:: Problem set ::
[A] Translate this sentence from the passage about Chicago into French: "Only among ourselves do we go in for candor."
[B] Copy word for word the part of the passage about Chicago that opens with "Baedeker is quite" and closes with "away with me.".

:: Source text ::
--*--

Baedeker is quite right about that. He might also have added that the "Windy City" is not so windy as New York, and that the old legend, now almost forgotten, to the effect that Chicago girls have big feet is equally untrue. There is still some wind in Chicago; thanks to it and to the present mode in dress, I was able to assure myself quite definitely upon the size of Chicago feet. I not only saw them upon the streets; I saw them also at dances: twinkling, slippered feet as small as any in the land; and, again owing to the present mode, I saw not only pretty feet, but also--However, I am digressing. That is enough about feet. I fear I have already let them run away with me.

A friend of mine who visited Chicago for the first time, a year ago, came back appreciative of her wonders, but declaring her provincial.

"Why do you say provincial?" I asked.

"Because you can't pick up a taxi in the street," he said.

And it is true. I was chagrined at his discovery--not so much because of its truth, however, as because it was the discovery of a New Yorker. I always defend Chicago against New Yorkers, for I love the place, partly for itself and partly because I was born and spent my boyhood there.

I know a great many other ex-Chicagoans who now live in New York, as I do, and I have noticed with amusement that the side we take depends upon the society in which we are. If we are with Chicagoans, we defend New York; if with New Yorkers, we defend Chicago. We are like those people in the circus who stand upon the backs of two horses at once. Only among ourselves do we go in for candor.

The other day I met a man and his wife, transplanted Chicagoans, on the street in New York.

"How long have you been here?" I asked.

"Three years," said the husband.

--*--

Keypoint text descriptions:
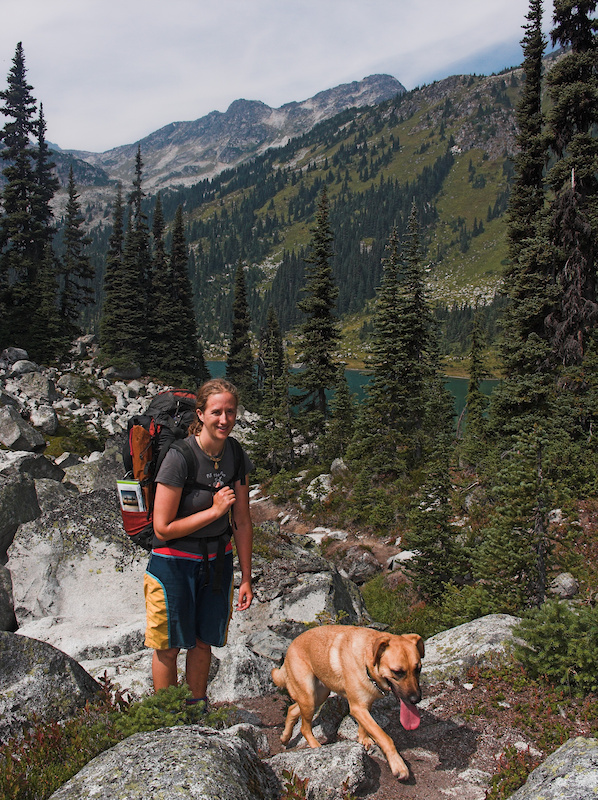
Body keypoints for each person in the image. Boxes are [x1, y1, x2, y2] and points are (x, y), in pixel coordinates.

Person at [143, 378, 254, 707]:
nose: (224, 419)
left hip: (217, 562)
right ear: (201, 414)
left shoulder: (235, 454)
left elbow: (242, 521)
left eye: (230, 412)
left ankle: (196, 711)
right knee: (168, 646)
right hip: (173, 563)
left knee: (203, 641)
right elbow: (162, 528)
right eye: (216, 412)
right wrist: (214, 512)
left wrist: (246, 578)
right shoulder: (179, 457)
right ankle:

--*--

:: Task-by-task answers ::
[A] Ce n'est qu'entre nous que nous nous permettons la franchise.

[B]
Baedeker is quite right about that. He might also have added that the "Windy City" is not so windy as New York, and that the old legend, now almost forgotten, to the effect that Chicago girls have big feet is equally untrue. There is still some wind in Chicago; thanks to it and to the present mode in dress, I was able to assure myself quite definitely upon the size of Chicago feet. I not only saw them upon the streets; I saw them also at dances: twinkling, slippered feet as small as any in the land; and, again owing to the present mode, I saw not only pretty feet, but also--However, I am digressing. That is enough about feet. I fear I have already let them run away with me.